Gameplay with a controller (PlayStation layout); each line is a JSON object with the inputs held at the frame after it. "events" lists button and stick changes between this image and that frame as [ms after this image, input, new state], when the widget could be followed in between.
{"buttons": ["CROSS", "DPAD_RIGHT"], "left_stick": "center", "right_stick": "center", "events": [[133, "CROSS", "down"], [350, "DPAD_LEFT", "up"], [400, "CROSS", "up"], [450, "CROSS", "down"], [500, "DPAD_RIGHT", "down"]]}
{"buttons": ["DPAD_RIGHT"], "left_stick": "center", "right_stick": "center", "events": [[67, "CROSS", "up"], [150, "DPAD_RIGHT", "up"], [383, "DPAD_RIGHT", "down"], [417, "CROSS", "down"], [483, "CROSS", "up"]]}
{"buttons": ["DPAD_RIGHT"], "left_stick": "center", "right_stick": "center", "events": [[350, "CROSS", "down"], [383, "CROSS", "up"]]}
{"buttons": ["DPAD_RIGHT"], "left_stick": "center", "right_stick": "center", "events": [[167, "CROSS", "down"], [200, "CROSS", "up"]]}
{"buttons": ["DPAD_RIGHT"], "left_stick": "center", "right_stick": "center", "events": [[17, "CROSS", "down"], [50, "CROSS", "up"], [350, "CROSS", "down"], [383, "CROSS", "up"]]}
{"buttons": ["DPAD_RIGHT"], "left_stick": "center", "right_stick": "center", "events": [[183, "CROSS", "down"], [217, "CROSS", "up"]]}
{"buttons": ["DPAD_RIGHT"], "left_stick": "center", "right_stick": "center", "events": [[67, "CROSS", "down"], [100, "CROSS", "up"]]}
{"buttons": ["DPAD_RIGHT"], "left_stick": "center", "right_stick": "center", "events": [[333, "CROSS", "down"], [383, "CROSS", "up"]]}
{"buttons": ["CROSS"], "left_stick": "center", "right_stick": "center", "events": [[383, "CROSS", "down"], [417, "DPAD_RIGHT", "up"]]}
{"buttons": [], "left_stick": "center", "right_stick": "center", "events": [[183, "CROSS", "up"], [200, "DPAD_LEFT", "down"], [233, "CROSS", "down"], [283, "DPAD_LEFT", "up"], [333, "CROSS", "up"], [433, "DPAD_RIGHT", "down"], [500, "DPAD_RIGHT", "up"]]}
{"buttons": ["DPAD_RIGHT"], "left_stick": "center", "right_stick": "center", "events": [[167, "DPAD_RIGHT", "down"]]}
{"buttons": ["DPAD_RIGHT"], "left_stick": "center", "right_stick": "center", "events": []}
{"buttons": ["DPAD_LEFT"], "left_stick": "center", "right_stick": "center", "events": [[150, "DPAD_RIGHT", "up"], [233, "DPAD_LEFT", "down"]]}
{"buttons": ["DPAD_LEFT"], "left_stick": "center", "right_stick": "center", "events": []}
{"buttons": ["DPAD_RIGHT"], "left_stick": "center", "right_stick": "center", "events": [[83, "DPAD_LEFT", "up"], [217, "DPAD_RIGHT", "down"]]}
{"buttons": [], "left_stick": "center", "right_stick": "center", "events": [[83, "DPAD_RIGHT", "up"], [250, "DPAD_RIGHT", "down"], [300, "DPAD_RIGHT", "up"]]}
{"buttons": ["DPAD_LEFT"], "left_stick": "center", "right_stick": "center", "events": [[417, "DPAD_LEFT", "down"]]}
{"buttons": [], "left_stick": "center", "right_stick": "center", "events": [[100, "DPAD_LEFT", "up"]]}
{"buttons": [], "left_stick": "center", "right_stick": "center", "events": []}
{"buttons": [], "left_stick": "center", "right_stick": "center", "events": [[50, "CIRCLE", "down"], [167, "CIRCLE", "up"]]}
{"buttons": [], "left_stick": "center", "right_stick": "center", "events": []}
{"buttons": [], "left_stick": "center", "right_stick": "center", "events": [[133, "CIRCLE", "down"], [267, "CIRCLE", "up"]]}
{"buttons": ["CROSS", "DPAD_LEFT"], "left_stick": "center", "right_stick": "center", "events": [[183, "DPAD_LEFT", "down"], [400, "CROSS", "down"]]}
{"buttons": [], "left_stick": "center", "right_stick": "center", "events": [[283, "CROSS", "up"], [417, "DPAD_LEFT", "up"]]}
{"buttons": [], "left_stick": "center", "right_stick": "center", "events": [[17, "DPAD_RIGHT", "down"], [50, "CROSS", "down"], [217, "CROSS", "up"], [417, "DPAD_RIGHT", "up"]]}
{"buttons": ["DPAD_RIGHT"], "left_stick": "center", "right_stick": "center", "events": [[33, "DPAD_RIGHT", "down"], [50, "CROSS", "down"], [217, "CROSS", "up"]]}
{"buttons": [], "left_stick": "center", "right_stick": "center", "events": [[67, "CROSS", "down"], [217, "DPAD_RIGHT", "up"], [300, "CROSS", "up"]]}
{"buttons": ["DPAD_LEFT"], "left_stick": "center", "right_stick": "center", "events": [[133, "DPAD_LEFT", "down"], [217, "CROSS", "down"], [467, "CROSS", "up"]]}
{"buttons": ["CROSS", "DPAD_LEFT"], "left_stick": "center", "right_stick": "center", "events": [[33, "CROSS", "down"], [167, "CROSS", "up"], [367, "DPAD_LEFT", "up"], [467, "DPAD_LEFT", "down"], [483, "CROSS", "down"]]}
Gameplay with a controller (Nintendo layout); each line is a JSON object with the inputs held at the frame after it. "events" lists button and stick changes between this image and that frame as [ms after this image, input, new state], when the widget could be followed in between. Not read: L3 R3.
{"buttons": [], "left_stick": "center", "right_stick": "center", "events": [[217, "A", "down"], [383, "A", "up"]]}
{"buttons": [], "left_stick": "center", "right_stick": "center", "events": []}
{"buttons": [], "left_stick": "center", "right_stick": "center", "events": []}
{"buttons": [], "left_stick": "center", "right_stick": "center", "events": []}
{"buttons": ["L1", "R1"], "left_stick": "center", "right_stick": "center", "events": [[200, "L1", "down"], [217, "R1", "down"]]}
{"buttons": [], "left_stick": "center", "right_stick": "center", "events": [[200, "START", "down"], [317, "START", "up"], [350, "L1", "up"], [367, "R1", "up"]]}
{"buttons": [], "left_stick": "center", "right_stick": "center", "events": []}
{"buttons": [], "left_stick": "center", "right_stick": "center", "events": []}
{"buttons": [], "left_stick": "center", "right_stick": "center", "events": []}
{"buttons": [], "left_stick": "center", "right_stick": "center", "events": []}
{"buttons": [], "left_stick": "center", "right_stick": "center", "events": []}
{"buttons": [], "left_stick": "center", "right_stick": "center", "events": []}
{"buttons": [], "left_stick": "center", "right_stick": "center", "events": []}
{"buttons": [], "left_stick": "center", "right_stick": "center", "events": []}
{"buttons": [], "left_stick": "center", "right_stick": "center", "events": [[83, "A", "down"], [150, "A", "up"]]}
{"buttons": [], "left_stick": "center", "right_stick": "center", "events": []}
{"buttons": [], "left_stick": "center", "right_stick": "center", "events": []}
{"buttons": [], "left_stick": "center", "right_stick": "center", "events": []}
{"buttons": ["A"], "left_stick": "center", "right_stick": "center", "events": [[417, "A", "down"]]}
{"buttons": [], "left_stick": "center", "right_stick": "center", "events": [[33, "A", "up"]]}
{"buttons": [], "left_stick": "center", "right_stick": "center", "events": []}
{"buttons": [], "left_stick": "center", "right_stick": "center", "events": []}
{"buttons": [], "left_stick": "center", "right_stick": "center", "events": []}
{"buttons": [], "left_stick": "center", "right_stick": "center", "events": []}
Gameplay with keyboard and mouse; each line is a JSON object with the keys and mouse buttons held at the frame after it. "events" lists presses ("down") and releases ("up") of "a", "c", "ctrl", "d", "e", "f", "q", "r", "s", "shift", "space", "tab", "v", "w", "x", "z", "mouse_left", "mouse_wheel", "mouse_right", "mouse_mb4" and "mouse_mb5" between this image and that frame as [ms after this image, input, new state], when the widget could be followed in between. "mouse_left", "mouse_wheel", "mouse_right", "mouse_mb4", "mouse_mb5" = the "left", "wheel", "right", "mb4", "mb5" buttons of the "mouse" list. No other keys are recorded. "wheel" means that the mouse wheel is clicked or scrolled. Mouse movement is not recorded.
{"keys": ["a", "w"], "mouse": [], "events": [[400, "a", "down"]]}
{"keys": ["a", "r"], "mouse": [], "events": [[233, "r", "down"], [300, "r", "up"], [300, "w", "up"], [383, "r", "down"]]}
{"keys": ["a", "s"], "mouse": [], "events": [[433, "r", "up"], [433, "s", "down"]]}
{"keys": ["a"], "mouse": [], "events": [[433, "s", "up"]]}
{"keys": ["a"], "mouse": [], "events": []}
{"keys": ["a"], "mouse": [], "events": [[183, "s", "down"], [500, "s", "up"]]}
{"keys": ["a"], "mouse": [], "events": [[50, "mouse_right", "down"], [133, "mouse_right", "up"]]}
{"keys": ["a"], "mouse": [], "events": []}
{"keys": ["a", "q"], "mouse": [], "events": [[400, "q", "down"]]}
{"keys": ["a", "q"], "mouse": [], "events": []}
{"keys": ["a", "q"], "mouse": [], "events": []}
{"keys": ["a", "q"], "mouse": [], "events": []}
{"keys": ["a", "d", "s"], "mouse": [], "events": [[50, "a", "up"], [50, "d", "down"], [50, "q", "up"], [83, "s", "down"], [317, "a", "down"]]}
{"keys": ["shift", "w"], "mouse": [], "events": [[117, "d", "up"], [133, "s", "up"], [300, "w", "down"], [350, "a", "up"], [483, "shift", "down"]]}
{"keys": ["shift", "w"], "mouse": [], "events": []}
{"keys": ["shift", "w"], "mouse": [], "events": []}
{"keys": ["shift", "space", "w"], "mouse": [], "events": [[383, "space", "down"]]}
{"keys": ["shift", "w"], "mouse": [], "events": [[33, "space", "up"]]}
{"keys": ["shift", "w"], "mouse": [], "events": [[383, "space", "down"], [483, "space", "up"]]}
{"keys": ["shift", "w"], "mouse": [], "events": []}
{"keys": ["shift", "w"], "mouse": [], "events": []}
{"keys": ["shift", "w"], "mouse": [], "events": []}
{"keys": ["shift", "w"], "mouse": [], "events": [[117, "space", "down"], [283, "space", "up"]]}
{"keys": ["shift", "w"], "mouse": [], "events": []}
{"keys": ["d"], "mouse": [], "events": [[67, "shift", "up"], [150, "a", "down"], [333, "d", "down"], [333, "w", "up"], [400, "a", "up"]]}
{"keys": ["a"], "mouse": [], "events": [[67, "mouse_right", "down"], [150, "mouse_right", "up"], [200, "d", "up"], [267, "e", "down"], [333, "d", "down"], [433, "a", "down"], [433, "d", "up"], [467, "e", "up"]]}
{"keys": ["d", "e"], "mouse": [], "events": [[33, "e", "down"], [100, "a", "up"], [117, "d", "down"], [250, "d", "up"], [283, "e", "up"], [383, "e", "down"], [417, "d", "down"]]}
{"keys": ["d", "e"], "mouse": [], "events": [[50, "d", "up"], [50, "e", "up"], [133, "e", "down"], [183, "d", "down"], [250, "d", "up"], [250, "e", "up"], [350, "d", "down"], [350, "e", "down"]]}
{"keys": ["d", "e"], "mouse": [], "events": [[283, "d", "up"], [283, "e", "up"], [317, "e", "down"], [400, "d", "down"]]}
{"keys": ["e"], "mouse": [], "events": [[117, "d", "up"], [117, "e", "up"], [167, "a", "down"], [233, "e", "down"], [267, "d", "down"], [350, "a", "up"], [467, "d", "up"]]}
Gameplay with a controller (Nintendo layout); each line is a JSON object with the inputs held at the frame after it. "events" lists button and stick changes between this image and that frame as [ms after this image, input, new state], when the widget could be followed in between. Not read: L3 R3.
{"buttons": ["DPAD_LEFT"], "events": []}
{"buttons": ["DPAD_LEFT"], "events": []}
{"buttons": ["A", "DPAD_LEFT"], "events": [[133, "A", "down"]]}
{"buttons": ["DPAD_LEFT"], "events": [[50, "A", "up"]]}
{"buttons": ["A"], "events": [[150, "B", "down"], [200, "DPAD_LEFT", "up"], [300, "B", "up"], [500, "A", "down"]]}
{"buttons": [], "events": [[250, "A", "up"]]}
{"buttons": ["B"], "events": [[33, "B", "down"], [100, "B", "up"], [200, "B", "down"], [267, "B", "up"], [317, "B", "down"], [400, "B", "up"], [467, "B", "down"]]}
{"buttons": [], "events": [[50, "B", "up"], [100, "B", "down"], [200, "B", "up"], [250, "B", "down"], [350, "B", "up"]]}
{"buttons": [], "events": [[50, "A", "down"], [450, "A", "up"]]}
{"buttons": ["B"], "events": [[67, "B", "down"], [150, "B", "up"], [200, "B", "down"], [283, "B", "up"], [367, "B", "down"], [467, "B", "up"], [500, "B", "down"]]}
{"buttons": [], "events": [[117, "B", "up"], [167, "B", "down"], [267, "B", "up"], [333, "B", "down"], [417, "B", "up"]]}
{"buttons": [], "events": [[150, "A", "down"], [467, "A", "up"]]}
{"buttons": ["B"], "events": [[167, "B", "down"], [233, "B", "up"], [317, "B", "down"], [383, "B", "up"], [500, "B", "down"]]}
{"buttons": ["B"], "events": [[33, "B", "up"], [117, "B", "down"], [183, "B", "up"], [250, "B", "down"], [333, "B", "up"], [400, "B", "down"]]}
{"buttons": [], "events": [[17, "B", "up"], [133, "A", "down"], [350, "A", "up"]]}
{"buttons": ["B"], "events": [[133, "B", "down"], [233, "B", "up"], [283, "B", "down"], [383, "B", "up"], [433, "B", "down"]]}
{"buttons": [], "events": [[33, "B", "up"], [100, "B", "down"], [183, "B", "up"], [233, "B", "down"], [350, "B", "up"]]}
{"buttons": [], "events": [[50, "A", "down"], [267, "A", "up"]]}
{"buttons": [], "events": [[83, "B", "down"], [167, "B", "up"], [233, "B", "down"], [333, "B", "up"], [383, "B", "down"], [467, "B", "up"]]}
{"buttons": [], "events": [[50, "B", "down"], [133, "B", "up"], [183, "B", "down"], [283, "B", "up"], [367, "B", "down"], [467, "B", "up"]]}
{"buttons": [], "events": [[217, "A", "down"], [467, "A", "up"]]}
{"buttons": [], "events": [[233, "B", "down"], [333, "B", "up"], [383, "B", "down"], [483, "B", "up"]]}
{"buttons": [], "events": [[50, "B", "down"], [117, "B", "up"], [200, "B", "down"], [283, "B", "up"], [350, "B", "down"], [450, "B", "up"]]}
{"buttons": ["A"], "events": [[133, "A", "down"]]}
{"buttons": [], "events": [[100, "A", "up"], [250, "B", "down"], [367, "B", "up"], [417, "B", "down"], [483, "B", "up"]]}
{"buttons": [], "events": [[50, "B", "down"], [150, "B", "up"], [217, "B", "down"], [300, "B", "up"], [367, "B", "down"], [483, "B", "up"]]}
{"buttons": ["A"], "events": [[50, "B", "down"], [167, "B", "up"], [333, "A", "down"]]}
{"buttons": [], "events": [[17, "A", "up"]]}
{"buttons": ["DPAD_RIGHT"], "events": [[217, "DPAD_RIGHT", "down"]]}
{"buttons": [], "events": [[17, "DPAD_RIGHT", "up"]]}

§ EXERCISE DIRECTIONS
Which lines in the records above hold the string "CIRCLE"? Copy each of them.

§ OUTPUT OF THE TASK
{"buttons": [], "left_stick": "center", "right_stick": "center", "events": [[50, "CIRCLE", "down"], [167, "CIRCLE", "up"]]}
{"buttons": [], "left_stick": "center", "right_stick": "center", "events": [[133, "CIRCLE", "down"], [267, "CIRCLE", "up"]]}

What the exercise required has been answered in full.